Cardinals' Carpenter to Begin Surgery Rehab Next Week
ST. LOUIS (AP) -- St. Louis Cardinals pitcher Chris Carpenter expects to begin a rehab program next week following surgery to relieve nerve compression that left his arm and much of the right side of his body numb.
The 37-year-old Carpenter gave no guarantee Tuesday that he'd be back next season. Carpenter didn't know when he'll be able to throw again, but said the surgeon, Dr. Greg Pearl of Dallas, told him there were no complications.
"There's always doubt with everything I've been through," Carpenter said. "But I know I'll do whatever it takes to get out there again."
Carpenter's top rib was removed along with two of the connecting muscles to free nerves, and scar tissue was removed. He was injured in spring training and last pitched as the Game 7 World Series winner last fall.
Carpenter said Pearl was "very positive about the outcome" and added, "I'm sure we'll know by the end of the season whether or not it worked."
Next year will be the final year of a two-year, $21 million contract for Carpenter, the staff ace when healthy but often injured.
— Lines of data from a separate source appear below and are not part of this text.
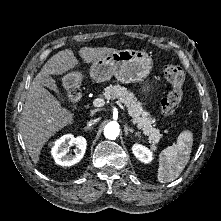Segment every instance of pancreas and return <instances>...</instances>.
<instances>
[{"mask_svg":"<svg viewBox=\"0 0 221 221\" xmlns=\"http://www.w3.org/2000/svg\"><path fill=\"white\" fill-rule=\"evenodd\" d=\"M102 96L108 100L118 99L124 103L133 122L149 137L152 146L159 142L162 137L159 129L153 127L154 120L150 117L149 112L143 109L142 104L137 101L132 92L123 86L109 85L104 89Z\"/></svg>","mask_w":221,"mask_h":221,"instance_id":"cf45deb5","label":"pancreas"}]
</instances>
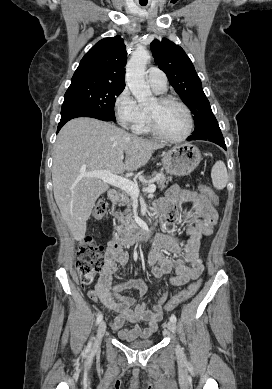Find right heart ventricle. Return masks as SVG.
I'll list each match as a JSON object with an SVG mask.
<instances>
[{"mask_svg":"<svg viewBox=\"0 0 272 389\" xmlns=\"http://www.w3.org/2000/svg\"><path fill=\"white\" fill-rule=\"evenodd\" d=\"M162 94V93H158ZM144 116L142 121L133 129L135 133L137 134H149L151 133L149 119L147 111L143 110Z\"/></svg>","mask_w":272,"mask_h":389,"instance_id":"obj_1","label":"right heart ventricle"}]
</instances>
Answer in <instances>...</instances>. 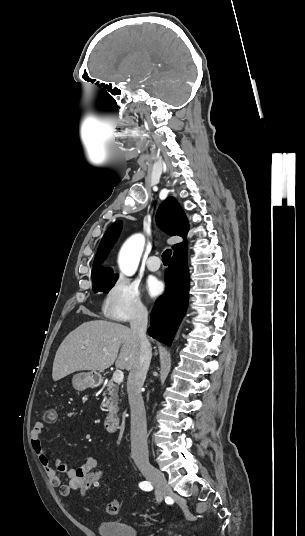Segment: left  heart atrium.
Returning <instances> with one entry per match:
<instances>
[{"instance_id": "left-heart-atrium-1", "label": "left heart atrium", "mask_w": 305, "mask_h": 536, "mask_svg": "<svg viewBox=\"0 0 305 536\" xmlns=\"http://www.w3.org/2000/svg\"><path fill=\"white\" fill-rule=\"evenodd\" d=\"M146 290L151 297H156L161 294L163 284L155 277H149L146 282Z\"/></svg>"}]
</instances>
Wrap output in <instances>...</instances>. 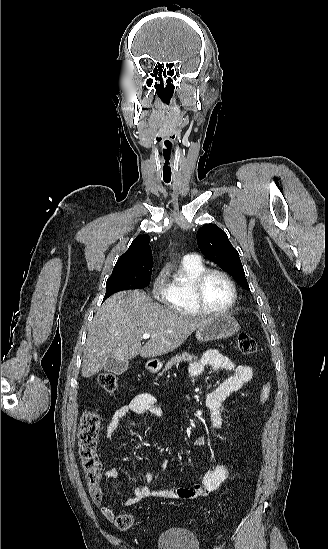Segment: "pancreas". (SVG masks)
I'll use <instances>...</instances> for the list:
<instances>
[{
	"label": "pancreas",
	"instance_id": "cf45deb5",
	"mask_svg": "<svg viewBox=\"0 0 328 549\" xmlns=\"http://www.w3.org/2000/svg\"><path fill=\"white\" fill-rule=\"evenodd\" d=\"M195 359H197V357H194V355H189V353H181V355H176V357H172L171 361H168L162 373H159L157 377H162L163 373H166L168 369H172L173 365H177V363H182V361H195Z\"/></svg>",
	"mask_w": 328,
	"mask_h": 549
}]
</instances>
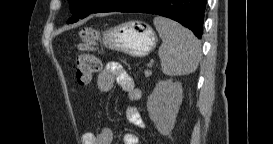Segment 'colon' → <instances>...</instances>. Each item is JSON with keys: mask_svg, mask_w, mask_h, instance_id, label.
Masks as SVG:
<instances>
[{"mask_svg": "<svg viewBox=\"0 0 273 144\" xmlns=\"http://www.w3.org/2000/svg\"><path fill=\"white\" fill-rule=\"evenodd\" d=\"M81 38L80 53L75 60L76 79L80 85H87L91 83L100 68V61L92 52L96 32L93 29H85L81 33Z\"/></svg>", "mask_w": 273, "mask_h": 144, "instance_id": "5ec220e1", "label": "colon"}]
</instances>
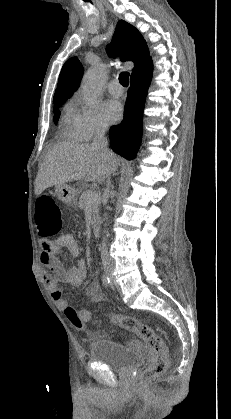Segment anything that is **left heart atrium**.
Segmentation results:
<instances>
[{
  "label": "left heart atrium",
  "mask_w": 231,
  "mask_h": 419,
  "mask_svg": "<svg viewBox=\"0 0 231 419\" xmlns=\"http://www.w3.org/2000/svg\"><path fill=\"white\" fill-rule=\"evenodd\" d=\"M103 114L109 122L115 123L122 117V106L118 101L110 100L104 104Z\"/></svg>",
  "instance_id": "left-heart-atrium-1"
}]
</instances>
He won the 2005 NL Cy Young award but missed virtually all of the 2007 and 2008 seasons with an elbow injury and has dealt since 2008 with the nerve issue.
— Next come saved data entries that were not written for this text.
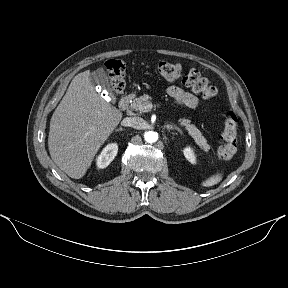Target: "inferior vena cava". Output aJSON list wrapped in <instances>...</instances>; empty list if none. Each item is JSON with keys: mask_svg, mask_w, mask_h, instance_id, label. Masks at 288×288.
<instances>
[{"mask_svg": "<svg viewBox=\"0 0 288 288\" xmlns=\"http://www.w3.org/2000/svg\"><path fill=\"white\" fill-rule=\"evenodd\" d=\"M124 125L131 126L136 129H142L145 126V121L144 119L140 117H130L126 119V121L124 122Z\"/></svg>", "mask_w": 288, "mask_h": 288, "instance_id": "obj_1", "label": "inferior vena cava"}]
</instances>
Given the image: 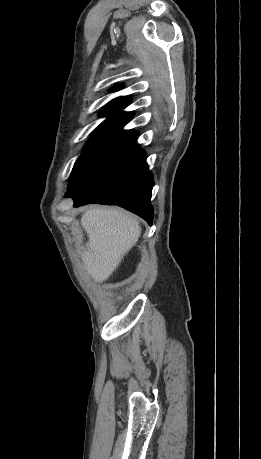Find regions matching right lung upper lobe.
Returning a JSON list of instances; mask_svg holds the SVG:
<instances>
[{
	"label": "right lung upper lobe",
	"instance_id": "cb5924a9",
	"mask_svg": "<svg viewBox=\"0 0 261 459\" xmlns=\"http://www.w3.org/2000/svg\"><path fill=\"white\" fill-rule=\"evenodd\" d=\"M114 90H118V86ZM129 102L130 99L128 97H118L107 103L101 110L100 115L108 118L93 133L108 128L123 127L133 117L132 112L122 111Z\"/></svg>",
	"mask_w": 261,
	"mask_h": 459
}]
</instances>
"This is about it. If it doesn't work, unfortunately I'm going to have to say good-bye," Carpenter said. "But I don't think I will. I think it's going to be fine, I'm excited about it."
Carpenter was 21-5 in 2005, led the National League with a 2.24 ERA in 2009 and is 95-42 since 2004, plus went 4-0 in the postseason last fall with a pair of victories over the Rangers.
Carpenter was in Dallas five days, staying an extra day after the operation Friday because there was more pain than he had anticipated, saying Pearl "painted the picture of it being pretty routine."
"I didn't want to get on a plane and fly home and not be around the people that did it," Carpenter said. "But it's getting better each day."
General manager John Mozeliak said last weekend that it would probably be a month or so before doctors could accurately assess the operation. Carpenter said there was no set protocol for how long it would take but said he worked out up to the surgery to perhaps give him the best chance of making a quick recovery.